Reading text:
────

SECTION 1. PRINCIPAL OFFICE. The principal office of the corporation shall be in the city of Naples, County of Collier, State of Florida.

SECTION 2. OTHER OFFICES. The corporation may also have offices at such other places within or without the State of Florida as the Board of Directors may from time to time determine or the activities of the corporation may require.

SECTION 3. REGISTERED OFFICE. The registered office of the corporation shall be established and maintained at 3394 Cerrito Court, Naples in the County of Collier, State of Florida.

ARTICLE II - NONPROFIT PURPOSES

SECTION 1. IRC SECTION 501 (c)(3) PURPOSES. This corporation is organized exclusively for one or more of the purposed as specified in Section 501 (c)(3) of the Internal Revenue Code, including, for such purposes, the making of distributions to organizations that qualify as exempt organizations under Section 501 (c)(3) of the Internal Revenue Code.

────

Given exercise 1:
Rewrite the paragraph of the reading text that begins "SECTION 2. OTHER OFFICES" as one shorter sentence that keeps its main facts.
The rows that follow are unrelated to the reading text.

Stored items:

────

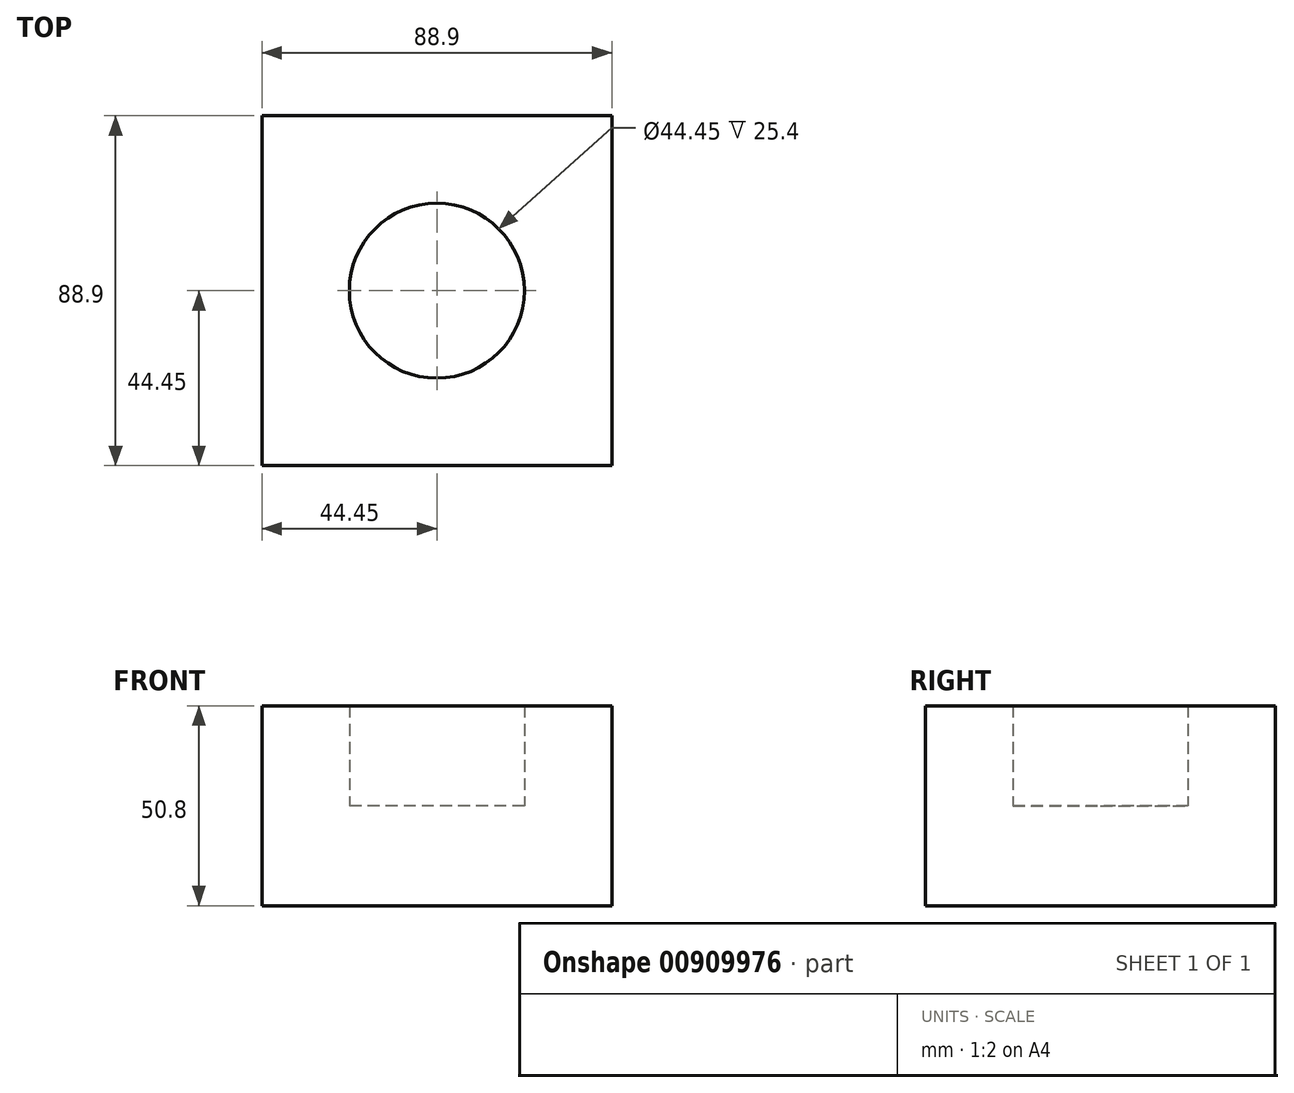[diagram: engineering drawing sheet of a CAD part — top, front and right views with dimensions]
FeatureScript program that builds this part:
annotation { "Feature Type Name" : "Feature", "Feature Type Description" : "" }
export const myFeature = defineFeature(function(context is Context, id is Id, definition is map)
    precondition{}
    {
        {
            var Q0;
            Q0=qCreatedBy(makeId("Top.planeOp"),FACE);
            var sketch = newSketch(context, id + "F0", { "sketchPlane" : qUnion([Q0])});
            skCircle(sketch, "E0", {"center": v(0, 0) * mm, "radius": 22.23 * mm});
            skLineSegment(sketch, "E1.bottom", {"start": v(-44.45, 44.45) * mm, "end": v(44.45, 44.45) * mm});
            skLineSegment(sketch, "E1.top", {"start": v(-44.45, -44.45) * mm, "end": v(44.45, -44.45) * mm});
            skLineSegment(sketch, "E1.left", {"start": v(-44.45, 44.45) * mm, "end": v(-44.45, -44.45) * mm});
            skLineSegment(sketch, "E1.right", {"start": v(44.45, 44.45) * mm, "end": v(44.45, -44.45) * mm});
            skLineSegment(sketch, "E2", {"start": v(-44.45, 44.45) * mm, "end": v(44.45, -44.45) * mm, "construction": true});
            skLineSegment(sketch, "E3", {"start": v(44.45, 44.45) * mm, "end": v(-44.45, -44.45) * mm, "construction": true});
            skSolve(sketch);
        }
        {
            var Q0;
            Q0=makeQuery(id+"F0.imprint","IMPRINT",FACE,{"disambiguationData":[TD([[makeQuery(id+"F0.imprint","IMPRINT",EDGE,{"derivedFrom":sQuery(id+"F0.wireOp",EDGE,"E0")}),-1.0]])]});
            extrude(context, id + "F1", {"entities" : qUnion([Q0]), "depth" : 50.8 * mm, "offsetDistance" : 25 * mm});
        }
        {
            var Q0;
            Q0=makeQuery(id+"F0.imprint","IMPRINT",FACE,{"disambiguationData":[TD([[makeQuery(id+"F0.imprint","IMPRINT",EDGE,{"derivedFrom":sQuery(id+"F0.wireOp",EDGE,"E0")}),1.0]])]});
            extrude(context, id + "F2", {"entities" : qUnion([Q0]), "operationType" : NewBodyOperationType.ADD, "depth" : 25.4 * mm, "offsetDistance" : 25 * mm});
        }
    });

────

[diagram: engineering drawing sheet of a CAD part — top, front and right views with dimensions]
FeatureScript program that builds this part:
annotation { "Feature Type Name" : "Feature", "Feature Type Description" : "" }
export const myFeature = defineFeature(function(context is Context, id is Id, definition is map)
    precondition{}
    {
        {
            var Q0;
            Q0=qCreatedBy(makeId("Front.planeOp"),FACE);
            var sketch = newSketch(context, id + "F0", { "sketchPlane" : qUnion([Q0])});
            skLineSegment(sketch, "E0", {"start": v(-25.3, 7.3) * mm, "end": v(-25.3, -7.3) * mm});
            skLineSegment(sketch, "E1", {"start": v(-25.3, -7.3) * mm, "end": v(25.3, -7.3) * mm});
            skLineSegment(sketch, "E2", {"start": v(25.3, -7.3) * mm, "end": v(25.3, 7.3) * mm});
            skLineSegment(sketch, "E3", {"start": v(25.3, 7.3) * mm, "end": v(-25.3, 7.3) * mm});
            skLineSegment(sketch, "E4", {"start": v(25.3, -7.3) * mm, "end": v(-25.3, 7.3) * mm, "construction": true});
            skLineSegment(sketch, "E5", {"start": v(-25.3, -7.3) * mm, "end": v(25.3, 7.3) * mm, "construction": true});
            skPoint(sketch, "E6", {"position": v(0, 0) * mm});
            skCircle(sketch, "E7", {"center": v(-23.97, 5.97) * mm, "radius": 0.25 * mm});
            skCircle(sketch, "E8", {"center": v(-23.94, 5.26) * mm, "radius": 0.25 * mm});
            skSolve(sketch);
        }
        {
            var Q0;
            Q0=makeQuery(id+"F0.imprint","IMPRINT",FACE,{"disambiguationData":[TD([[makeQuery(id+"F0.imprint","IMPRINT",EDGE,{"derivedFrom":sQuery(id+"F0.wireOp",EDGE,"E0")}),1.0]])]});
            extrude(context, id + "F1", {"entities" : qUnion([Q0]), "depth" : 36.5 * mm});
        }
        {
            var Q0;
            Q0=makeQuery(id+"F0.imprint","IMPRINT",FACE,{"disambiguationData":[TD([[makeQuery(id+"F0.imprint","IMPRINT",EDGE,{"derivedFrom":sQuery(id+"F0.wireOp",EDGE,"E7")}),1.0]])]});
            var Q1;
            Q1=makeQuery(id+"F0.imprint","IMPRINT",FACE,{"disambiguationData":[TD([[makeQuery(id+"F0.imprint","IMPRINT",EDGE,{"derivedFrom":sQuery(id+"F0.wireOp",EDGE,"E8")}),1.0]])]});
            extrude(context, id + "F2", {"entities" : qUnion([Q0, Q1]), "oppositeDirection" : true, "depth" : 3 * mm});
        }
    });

────

Given exercise 2:
Count the lines in the rows above that contain the string "disambiguationData", with case counting, and give only the number.

Written response 1:
The corporation may have other offices inside or outside Florida, as the Board of Directors decides or its activities require.

Written response 2:
5